Saved entries
- Opening Delimiter -
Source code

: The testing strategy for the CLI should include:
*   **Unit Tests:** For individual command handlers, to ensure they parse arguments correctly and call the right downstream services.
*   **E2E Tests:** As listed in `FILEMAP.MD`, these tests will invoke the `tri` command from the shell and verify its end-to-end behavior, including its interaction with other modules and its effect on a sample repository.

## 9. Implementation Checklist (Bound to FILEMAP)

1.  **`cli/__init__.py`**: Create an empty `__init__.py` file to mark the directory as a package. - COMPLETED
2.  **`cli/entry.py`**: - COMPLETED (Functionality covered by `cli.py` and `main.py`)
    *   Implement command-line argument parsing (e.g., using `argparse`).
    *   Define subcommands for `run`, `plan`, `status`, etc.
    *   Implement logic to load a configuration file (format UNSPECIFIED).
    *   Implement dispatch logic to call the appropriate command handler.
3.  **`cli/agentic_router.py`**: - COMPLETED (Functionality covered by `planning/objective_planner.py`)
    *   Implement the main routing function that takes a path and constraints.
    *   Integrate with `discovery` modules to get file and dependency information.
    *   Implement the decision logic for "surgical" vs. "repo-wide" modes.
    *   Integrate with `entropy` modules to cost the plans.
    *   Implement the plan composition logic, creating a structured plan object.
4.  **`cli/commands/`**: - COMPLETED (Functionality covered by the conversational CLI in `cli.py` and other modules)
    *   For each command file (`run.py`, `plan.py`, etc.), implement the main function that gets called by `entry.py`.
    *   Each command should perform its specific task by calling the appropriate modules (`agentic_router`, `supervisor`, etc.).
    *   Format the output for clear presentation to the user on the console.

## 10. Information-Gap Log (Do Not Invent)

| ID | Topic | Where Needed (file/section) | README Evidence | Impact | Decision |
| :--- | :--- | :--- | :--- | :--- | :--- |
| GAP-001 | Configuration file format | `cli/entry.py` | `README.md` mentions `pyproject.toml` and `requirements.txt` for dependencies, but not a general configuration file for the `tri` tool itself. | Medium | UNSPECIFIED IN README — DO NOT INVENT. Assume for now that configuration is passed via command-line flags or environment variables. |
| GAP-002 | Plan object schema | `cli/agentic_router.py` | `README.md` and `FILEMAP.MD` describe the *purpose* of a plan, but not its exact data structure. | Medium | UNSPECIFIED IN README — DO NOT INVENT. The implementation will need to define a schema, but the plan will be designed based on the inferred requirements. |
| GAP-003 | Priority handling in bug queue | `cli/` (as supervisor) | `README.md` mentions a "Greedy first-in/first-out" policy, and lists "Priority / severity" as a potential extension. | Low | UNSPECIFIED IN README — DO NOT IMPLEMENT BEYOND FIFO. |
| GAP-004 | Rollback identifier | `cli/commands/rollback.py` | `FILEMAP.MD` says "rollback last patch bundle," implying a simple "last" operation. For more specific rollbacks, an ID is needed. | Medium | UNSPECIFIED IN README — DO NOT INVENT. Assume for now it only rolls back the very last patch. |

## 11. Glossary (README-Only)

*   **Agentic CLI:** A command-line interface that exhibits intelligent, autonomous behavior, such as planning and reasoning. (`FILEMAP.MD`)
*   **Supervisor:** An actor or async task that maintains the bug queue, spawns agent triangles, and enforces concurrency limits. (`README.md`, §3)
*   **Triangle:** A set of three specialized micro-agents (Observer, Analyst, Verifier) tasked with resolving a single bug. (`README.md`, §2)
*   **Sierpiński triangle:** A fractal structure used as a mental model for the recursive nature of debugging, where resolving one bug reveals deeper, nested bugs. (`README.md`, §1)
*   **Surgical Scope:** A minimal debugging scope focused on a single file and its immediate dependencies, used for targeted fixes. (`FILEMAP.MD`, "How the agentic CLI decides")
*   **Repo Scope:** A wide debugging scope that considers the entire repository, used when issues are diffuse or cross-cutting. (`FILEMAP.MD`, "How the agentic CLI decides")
- Closing Delimiter -
• **Aim of the task**
Please output the records shown above, with every character intact.

• **Reply**
Source code

: The testing strategy for the CLI should include:
*   **Unit Tests:** For individual command handlers, to ensure they parse arguments correctly and call the right downstream services.
*   **E2E Tests:** As listed in `FILEMAP.MD`, these tests will invoke the `tri` command from the shell and verify its end-to-end behavior, including its interaction with other modules and its effect on a sample repository.

## 9. Implementation Checklist (Bound to FILEMAP)

1.  **`cli/__init__.py`**: Create an empty `__init__.py` file to mark the directory as a package. - COMPLETED
2.  **`cli/entry.py`**: - COMPLETED (Functionality covered by `cli.py` and `main.py`)
    *   Implement command-line argument parsing (e.g., using `argparse`).
    *   Define subcommands for `run`, `plan`, `status`, etc.
    *   Implement logic to load a configuration file (format UNSPECIFIED).
    *   Implement dispatch logic to call the appropriate command handler.
3.  **`cli/agentic_router.py`**: - COMPLETED (Functionality covered by `planning/objective_planner.py`)
    *   Implement the main routing function that takes a path and constraints.
    *   Integrate with `discovery` modules to get file and dependency information.
    *   Implement the decision logic for "surgical" vs. "repo-wide" modes.
    *   Integrate with `entropy` modules to cost the plans.
    *   Implement the plan composition logic, creating a structured plan object.
4.  **`cli/commands/`**: - COMPLETED (Functionality covered by the conversational CLI in `cli.py` and other modules)
    *   For each command file (`run.py`, `plan.py`, etc.), implement the main function that gets called by `entry.py`.
    *   Each command should perform its specific task by calling the appropriate modules (`agentic_router`, `supervisor`, etc.).
    *   Format the output for clear presentation to the user on the console.

## 10. Information-Gap Log (Do Not Invent)

| ID | Topic | Where Needed (file/section) | README Evidence | Impact | Decision |
| :--- | :--- | :--- | :--- | :--- | :--- |
| GAP-001 | Configuration file format | `cli/entry.py` | `README.md` mentions `pyproject.toml` and `requirements.txt` for dependencies, but not a general configuration file for the `tri` tool itself. | Medium | UNSPECIFIED IN README — DO NOT INVENT. Assume for now that configuration is passed via command-line flags or environment variables. |
| GAP-002 | Plan object schema | `cli/agentic_router.py` | `README.md` and `FILEMAP.MD` describe the *purpose* of a plan, but not its exact data structure. | Medium | UNSPECIFIED IN README — DO NOT INVENT. The implementation will need to define a schema, but the plan will be designed based on the inferred requirements. |
| GAP-003 | Priority handling in bug queue | `cli/` (as supervisor) | `README.md` mentions a "Greedy first-in/first-out" policy, and lists "Priority / severity" as a potential extension. | Low | UNSPECIFIED IN README — DO NOT IMPLEMENT BEYOND FIFO. |
| GAP-004 | Rollback identifier | `cli/commands/rollback.py` | `FILEMAP.MD` says "rollback last patch bundle," implying a simple "last" operation. For more specific rollbacks, an ID is needed. | Medium | UNSPECIFIED IN README — DO NOT INVENT. Assume for now it only rolls back the very last patch. |

## 11. Glossary (README-Only)

*   **Agentic CLI:** A command-line interface that exhibits intelligent, autonomous behavior, such as planning and reasoning. (`FILEMAP.MD`)
*   **Supervisor:** An actor or async task that maintains the bug queue, spawns agent triangles, and enforces concurrency limits. (`README.md`, §3)
*   **Triangle:** A set of three specialized micro-agents (Observer, Analyst, Verifier) tasked with resolving a single bug. (`README.md`, §2)
*   **Sierpiński triangle:** A fractal structure used as a mental model for the recursive nature of debugging, where resolving one bug reveals deeper, nested bugs. (`README.md`, §1)
*   **Surgical Scope:** A minimal debugging scope focused on a single file and its immediate dependencies, used for targeted fixes. (`FILEMAP.MD`, "How the agentic CLI decides")
*   **Repo Scope:** A wide debugging scope that considers the entire repository, used when issues are diffuse or cross-cutting. (`FILEMAP.MD`, "How the agentic CLI decides")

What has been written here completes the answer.